#### [Collected data]
########################################

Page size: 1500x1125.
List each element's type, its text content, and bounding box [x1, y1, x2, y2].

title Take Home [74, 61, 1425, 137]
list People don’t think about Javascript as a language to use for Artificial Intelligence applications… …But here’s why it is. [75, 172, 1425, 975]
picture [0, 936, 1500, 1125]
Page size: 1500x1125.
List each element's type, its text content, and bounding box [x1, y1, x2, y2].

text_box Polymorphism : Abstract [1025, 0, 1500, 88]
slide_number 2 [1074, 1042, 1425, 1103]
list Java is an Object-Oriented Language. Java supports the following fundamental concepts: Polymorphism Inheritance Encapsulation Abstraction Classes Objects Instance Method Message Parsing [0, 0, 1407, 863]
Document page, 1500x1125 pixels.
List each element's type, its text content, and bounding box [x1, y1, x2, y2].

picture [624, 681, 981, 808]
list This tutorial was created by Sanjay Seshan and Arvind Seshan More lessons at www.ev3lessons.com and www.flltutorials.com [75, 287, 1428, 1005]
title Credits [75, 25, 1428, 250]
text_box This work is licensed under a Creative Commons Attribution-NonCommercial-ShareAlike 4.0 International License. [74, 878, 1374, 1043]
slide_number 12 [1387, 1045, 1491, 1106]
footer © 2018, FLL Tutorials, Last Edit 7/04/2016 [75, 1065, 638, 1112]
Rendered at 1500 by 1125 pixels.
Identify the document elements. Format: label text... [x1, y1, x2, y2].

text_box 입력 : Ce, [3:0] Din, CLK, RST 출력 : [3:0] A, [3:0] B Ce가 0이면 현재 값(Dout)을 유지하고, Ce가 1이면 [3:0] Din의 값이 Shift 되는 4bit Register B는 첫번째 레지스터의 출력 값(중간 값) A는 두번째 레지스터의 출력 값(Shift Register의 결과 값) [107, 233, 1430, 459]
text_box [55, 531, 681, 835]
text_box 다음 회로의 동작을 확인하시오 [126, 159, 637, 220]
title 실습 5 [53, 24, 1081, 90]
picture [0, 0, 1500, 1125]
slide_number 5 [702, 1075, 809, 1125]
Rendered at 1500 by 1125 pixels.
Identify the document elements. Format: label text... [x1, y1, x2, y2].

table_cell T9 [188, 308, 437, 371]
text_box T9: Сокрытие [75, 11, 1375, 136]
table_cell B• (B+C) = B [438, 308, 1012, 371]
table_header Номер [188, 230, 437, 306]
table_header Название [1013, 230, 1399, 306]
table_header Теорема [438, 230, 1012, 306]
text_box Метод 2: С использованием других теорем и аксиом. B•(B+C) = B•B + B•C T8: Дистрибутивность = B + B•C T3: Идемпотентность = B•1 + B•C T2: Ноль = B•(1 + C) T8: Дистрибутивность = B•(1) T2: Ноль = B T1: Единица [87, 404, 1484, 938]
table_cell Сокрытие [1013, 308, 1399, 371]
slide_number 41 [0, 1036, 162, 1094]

########################################

#### [Work item]
The complete set of entries above must be reproduced verbatim.

#### [Response below]
Page size: 1500x1125.
List each element's type, its text content, and bounding box [x1, y1, x2, y2].

title Take Home [74, 61, 1425, 137]
list People don’t think about Javascript as a language to use for Artificial Intelligence applications… …But here’s why it is. [75, 172, 1425, 975]
picture [0, 936, 1500, 1125]
Page size: 1500x1125.
List each element's type, its text content, and bounding box [x1, y1, x2, y2].

text_box Polymorphism : Abstract [1025, 0, 1500, 88]
slide_number 2 [1074, 1042, 1425, 1103]
list Java is an Object-Oriented Language. Java supports the following fundamental concepts: Polymorphism Inheritance Encapsulation Abstraction Classes Objects Instance Method Message Parsing [0, 0, 1407, 863]
Document page, 1500x1125 pixels.
List each element's type, its text content, and bounding box [x1, y1, x2, y2].

picture [624, 681, 981, 808]
list This tutorial was created by Sanjay Seshan and Arvind Seshan More lessons at www.ev3lessons.com and www.flltutorials.com [75, 287, 1428, 1005]
title Credits [75, 25, 1428, 250]
text_box This work is licensed under a Creative Commons Attribution-NonCommercial-ShareAlike 4.0 International License. [74, 878, 1374, 1043]
slide_number 12 [1387, 1045, 1491, 1106]
footer © 2018, FLL Tutorials, Last Edit 7/04/2016 [75, 1065, 638, 1112]
Rendered at 1500 by 1125 pixels.
Identify the document elements. Format: label text... [x1, y1, x2, y2].

text_box 입력 : Ce, [3:0] Din, CLK, RST 출력 : [3:0] A, [3:0] B Ce가 0이면 현재 값(Dout)을 유지하고, Ce가 1이면 [3:0] Din의 값이 Shift 되는 4bit Register B는 첫번째 레지스터의 출력 값(중간 값) A는 두번째 레지스터의 출력 값(Shift Register의 결과 값) [107, 233, 1430, 459]
text_box [55, 531, 681, 835]
text_box 다음 회로의 동작을 확인하시오 [126, 159, 637, 220]
title 실습 5 [53, 24, 1081, 90]
picture [0, 0, 1500, 1125]
slide_number 5 [702, 1075, 809, 1125]
Rendered at 1500 by 1125 pixels.
Identify the document elements. Format: label text... [x1, y1, x2, y2].

table_cell T9 [188, 308, 437, 371]
text_box T9: Сокрытие [75, 11, 1375, 136]
table_cell B• (B+C) = B [438, 308, 1012, 371]
table_header Номер [188, 230, 437, 306]
table_header Название [1013, 230, 1399, 306]
table_header Теорема [438, 230, 1012, 306]
text_box Метод 2: С использованием других теорем и аксиом. B•(B+C) = B•B + B•C T8: Дистрибутивность = B + B•C T3: Идемпотентность = B•1 + B•C T2: Ноль = B•(1 + C) T8: Дистрибутивность = B•(1) T2: Ноль = B T1: Единица [87, 404, 1484, 938]
table_cell Сокрытие [1013, 308, 1399, 371]
slide_number 41 [0, 1036, 162, 1094]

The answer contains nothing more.